### WRITTEN TASK A
From the rows below, pull out each line that contains the string "major" and copy it. Treat uppercase and lowercase as different.

# Linux partitioning queries.Separate home partition



## shady_inc (Jan 9, 2008)

Ok..So after using Ubuntu so long, I have decided to make it my primary OS.So, I want to merge some more space into the Ubuntu partition.Can Gparted do the job.??
Also I would like to have a separate home partition and came across this this tutorial for the same.What should be the ideal size for a home partition.??In future Iif I install a new distro [I have a opensuse 10.3 dvd and I am itching to try it out. ], will ubuntu and opensuse access the same home partition without any issues.??

Reagards,
shady_inc


----------



## praka123 (Jan 9, 2008)

^u can share same /home for different distros.also,I will say a  separate /home is a must if u r gonna have lot of stuff which u randomly download(torrents?) and delete and again fills!.make sure ur /home is around 20GB if space is not a problem,else stick with a >6GB

gparted cannot merge freespace.it needs formatted partition.also u cannot be so sure of gparted merging partitions!
Best a Luck a!
*and,if at all ur gonna use gparted,always try the ubuntu/gparted livecd!dont use from installed ubuntu*


----------



## shady_inc (Jan 9, 2008)

praka123 said:


> ^u can share same /home for different distros.also,I will say a  separate /home is a must if u r gonna have lot of stuff which u randomly download(torrents?) and delete and again fills!.make sure ur /home is around 20GB if space is not a problem,else stick with a >6GB
> 
> gparted cannot merge freespace.it needs formatted partition.also u cannot be so sure of gparted merging partitions!

Data items

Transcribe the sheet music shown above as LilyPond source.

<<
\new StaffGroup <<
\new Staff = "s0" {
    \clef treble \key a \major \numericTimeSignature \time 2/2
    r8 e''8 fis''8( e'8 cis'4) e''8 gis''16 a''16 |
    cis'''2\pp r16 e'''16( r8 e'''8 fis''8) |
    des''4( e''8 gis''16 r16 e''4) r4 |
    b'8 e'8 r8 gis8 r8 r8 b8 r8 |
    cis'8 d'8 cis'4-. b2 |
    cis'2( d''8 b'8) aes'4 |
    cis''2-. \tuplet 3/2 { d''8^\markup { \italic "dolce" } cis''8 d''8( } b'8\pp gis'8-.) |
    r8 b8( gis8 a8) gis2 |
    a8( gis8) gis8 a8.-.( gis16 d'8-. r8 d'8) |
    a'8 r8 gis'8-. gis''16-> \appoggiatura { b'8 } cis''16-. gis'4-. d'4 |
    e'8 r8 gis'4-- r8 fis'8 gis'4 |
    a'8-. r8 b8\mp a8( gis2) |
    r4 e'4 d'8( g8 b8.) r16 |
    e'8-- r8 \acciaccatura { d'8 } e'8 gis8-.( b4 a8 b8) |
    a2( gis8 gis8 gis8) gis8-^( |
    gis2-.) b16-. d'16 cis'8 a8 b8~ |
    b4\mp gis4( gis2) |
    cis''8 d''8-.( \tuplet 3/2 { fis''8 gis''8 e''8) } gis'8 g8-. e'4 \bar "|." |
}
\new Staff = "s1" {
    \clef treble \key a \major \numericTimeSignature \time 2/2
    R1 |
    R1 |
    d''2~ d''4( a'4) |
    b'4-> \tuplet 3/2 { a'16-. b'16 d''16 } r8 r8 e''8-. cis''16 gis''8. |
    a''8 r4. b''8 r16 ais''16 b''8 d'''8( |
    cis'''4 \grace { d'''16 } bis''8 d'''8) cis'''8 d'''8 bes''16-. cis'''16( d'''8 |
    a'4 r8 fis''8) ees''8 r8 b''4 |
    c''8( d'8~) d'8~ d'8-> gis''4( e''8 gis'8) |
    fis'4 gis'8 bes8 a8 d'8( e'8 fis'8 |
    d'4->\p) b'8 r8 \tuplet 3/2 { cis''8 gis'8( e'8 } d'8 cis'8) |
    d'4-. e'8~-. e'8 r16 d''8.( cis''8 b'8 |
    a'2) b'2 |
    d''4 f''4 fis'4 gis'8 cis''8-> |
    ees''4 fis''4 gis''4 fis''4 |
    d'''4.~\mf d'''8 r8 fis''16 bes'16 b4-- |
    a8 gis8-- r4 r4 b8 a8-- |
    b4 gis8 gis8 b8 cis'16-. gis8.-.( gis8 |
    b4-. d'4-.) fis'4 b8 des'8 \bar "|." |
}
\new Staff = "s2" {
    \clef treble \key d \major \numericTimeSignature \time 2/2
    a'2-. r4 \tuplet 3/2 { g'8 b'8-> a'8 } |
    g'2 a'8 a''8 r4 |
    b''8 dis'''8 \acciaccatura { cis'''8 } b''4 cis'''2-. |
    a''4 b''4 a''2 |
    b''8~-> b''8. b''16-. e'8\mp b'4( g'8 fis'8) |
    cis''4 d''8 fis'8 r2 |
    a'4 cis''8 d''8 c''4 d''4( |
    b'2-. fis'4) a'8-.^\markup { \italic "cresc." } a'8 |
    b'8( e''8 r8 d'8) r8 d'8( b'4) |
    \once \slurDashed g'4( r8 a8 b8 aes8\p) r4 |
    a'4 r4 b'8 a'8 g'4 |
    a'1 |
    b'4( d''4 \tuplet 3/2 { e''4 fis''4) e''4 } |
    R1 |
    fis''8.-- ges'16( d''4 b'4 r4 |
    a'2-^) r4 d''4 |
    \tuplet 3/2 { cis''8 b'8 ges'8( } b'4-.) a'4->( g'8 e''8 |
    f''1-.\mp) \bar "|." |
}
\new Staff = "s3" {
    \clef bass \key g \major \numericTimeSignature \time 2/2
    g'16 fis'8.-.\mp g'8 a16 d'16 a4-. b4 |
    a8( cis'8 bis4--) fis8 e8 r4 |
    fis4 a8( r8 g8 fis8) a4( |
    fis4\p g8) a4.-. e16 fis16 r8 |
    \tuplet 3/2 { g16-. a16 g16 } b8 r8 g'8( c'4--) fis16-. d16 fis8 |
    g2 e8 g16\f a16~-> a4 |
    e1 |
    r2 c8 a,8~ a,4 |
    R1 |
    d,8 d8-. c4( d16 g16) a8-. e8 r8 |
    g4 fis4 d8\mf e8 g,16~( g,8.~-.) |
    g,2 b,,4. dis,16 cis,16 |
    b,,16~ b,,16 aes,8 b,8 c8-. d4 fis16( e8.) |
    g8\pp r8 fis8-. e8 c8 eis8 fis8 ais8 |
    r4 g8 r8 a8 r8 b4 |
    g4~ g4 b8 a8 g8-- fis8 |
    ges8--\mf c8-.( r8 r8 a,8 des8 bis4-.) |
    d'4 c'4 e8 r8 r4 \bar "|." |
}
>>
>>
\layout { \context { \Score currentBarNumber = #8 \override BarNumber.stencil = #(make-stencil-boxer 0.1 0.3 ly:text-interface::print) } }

### WRITTEN TASK B
Transcribe the forum thread on Linux partitioning in full, with no changes.

### TASK ANSWER A
    \clef treble \key a \major \numericTimeSignature \time 2/2
    \clef treble \key a \major \numericTimeSignature \time 2/2
    \clef treble \key d \major \numericTimeSignature \time 2/2
    \clef bass \key g \major \numericTimeSignature \time 2/2

### TASK ANSWER B
# Linux partitioning queries.Separate home partition



## shady_inc (Jan 9, 2008)

Ok..So after using Ubuntu so long, I have decided to make it my primary OS.So, I want to merge some more space into the Ubuntu partition.Can Gparted do the job.??
Also I would like to have a separate home partition and came across this this tutorial for the same.What should be the ideal size for a home partition.??In future Iif I install a new distro [I have a opensuse 10.3 dvd and I am itching to try it out. ], will ubuntu and opensuse access the same home partition without any issues.??

Reagards,
shady_inc


----------



## praka123 (Jan 9, 2008)

^u can share same /home for different distros.also,I will say a  separate /home is a must if u r gonna have lot of stuff which u randomly download(torrents?) and delete and again fills!.make sure ur /home is around 20GB if space is not a problem,else stick with a >6GB

gparted cannot merge freespace.it needs formatted partition.also u cannot be so sure of gparted merging partitions!
Best a Luck a!
*and,if at all ur gonna use gparted,always try the ubuntu/gparted livecd!dont use from installed ubuntu*


----------



## shady_inc (Jan 9, 2008)

praka123 said:


> ^u can share same /home for different distros.also,I will say a  separate /home is a must if u r gonna have lot of stuff which u randomly download(torrents?) and delete and again fills!.make sure ur /home is around 20GB if space is not a problem,else stick with a >6GB
> 
> gparted cannot merge freespace.it needs formatted partition.also u cannot be so sure of gparted merging partitions!